> _TASK REQUIREMENTS_
If a line in the records below contains the word "down", return that line.

> _PROVIDED MATERIAL_
┄┄┄┄┄┄┄┄┄┄┄┄┄┄┄┄┄┄┄┄

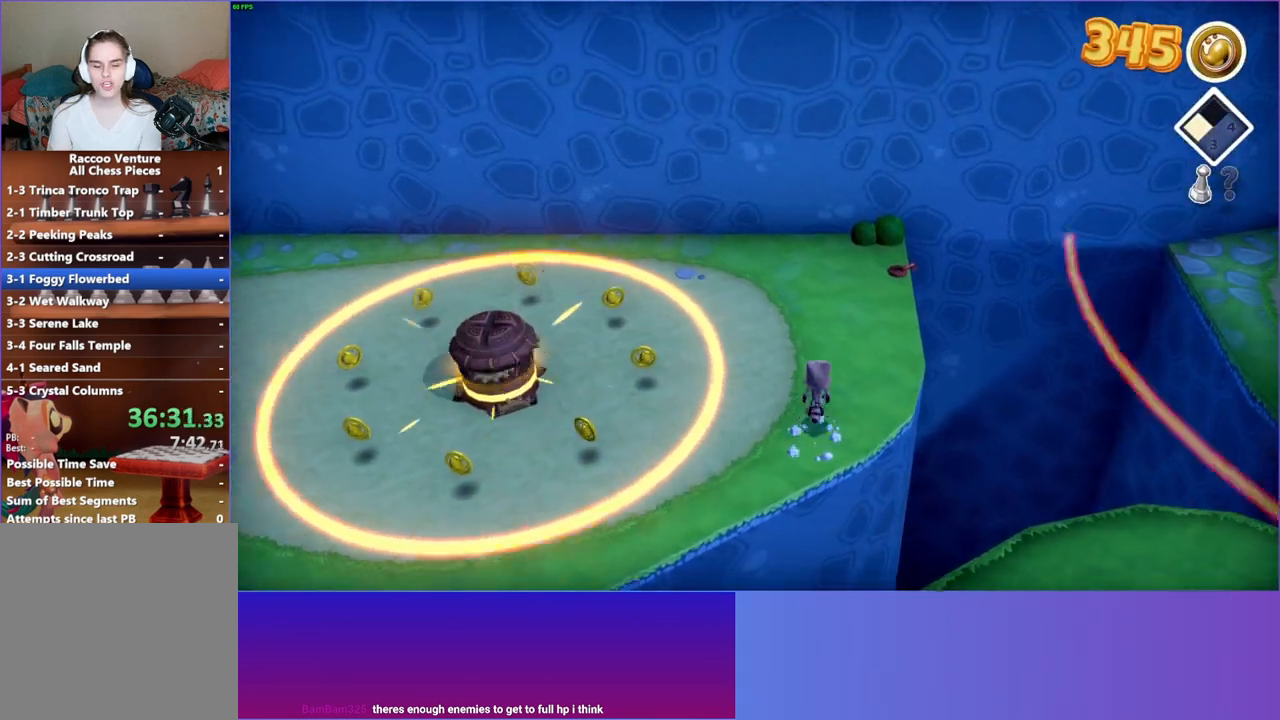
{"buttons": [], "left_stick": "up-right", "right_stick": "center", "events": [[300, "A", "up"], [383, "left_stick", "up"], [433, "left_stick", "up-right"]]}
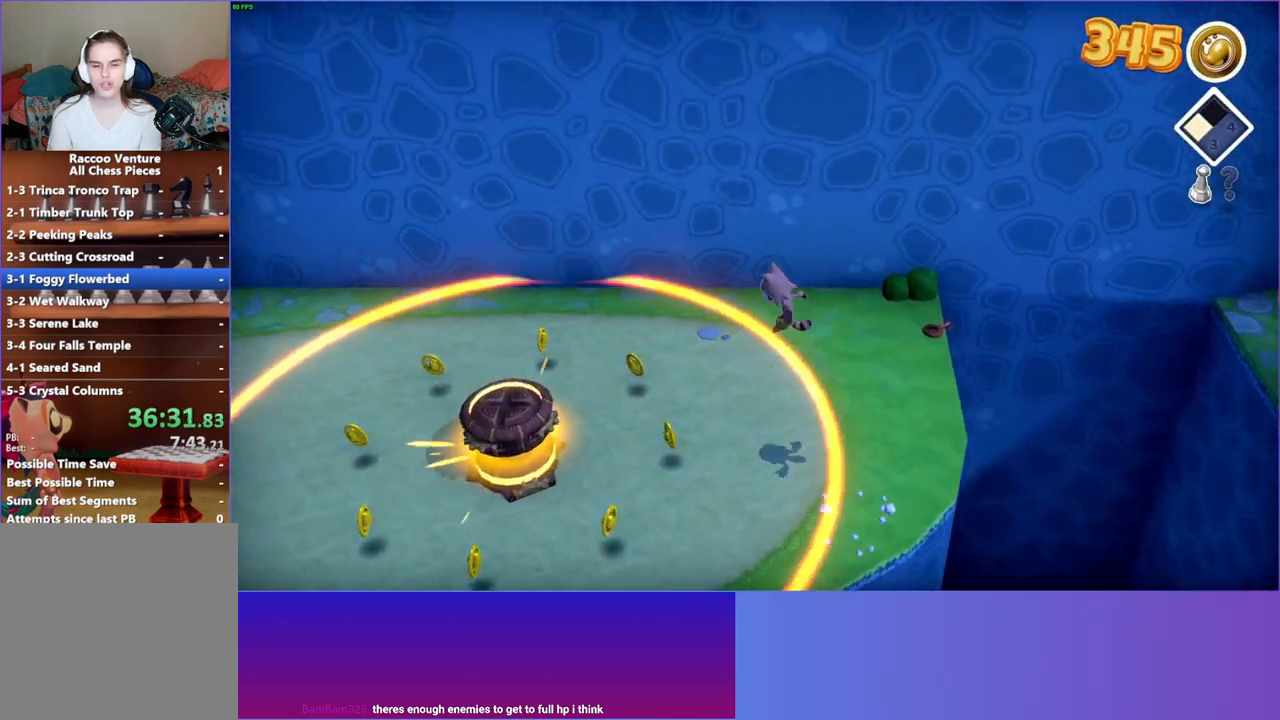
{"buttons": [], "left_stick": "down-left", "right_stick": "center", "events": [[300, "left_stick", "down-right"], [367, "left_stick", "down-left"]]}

┄┄┄┄┄┄┄┄┄┄┄┄┄┄┄┄┄┄┄┄

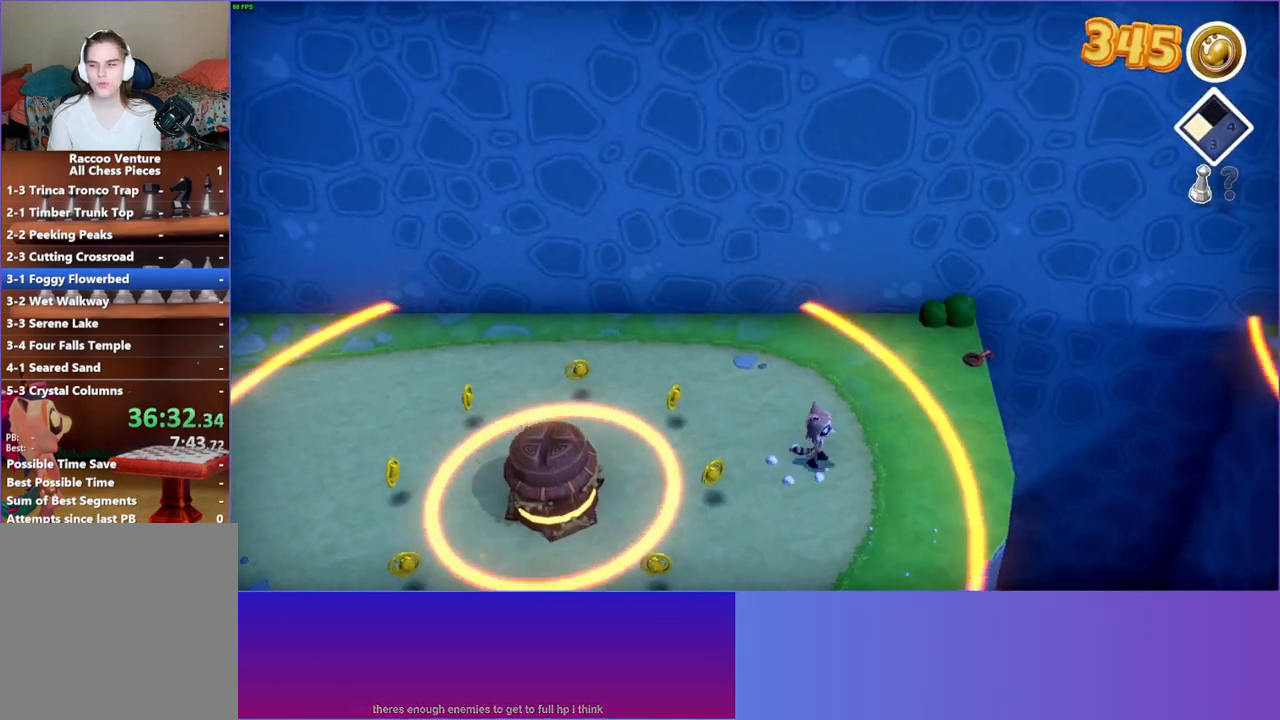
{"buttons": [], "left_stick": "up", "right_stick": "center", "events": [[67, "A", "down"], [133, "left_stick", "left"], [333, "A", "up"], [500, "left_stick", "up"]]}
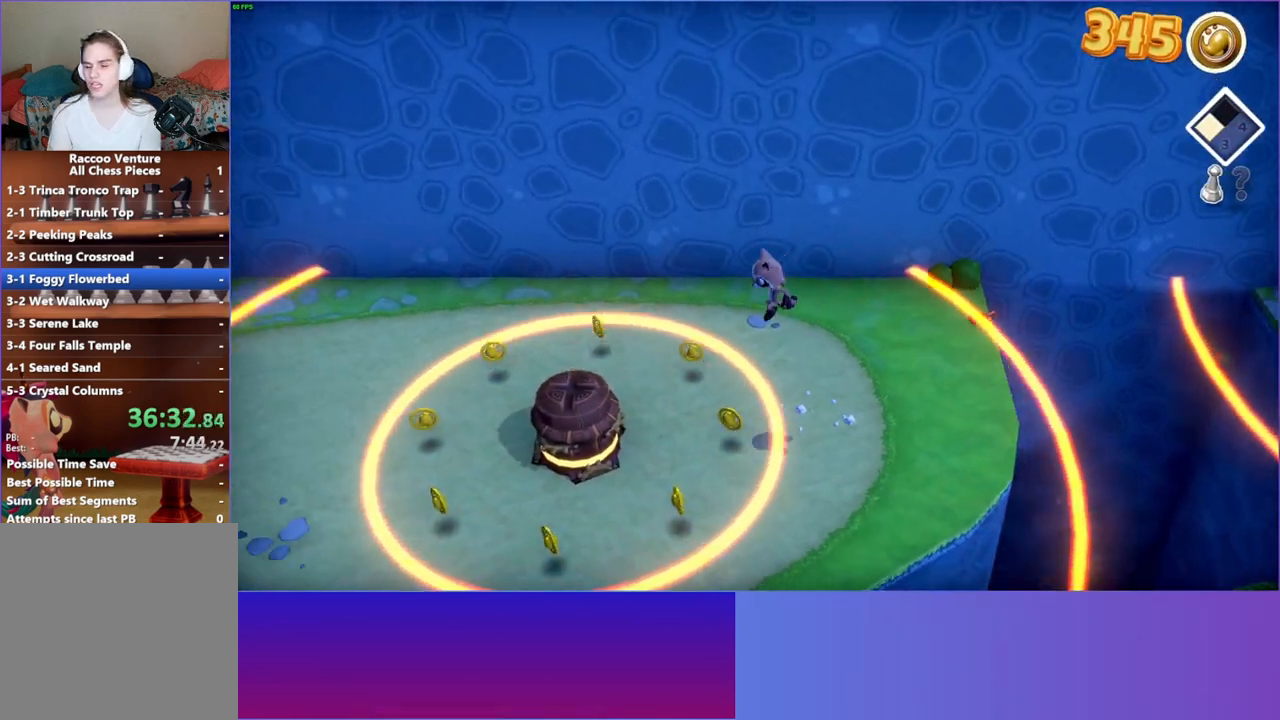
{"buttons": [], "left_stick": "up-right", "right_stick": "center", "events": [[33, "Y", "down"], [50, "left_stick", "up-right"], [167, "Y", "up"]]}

┄┄┄┄┄┄┄┄┄┄┄┄┄┄┄┄┄┄┄┄

> _EXERCISE RESULT_
{"buttons": [], "left_stick": "down-left", "right_stick": "center", "events": [[300, "left_stick", "down-right"], [367, "left_stick", "down-left"]]}
{"buttons": [], "left_stick": "up", "right_stick": "center", "events": [[67, "A", "down"], [133, "left_stick", "left"], [333, "A", "up"], [500, "left_stick", "up"]]}
{"buttons": [], "left_stick": "up-right", "right_stick": "center", "events": [[33, "Y", "down"], [50, "left_stick", "up-right"], [167, "Y", "up"]]}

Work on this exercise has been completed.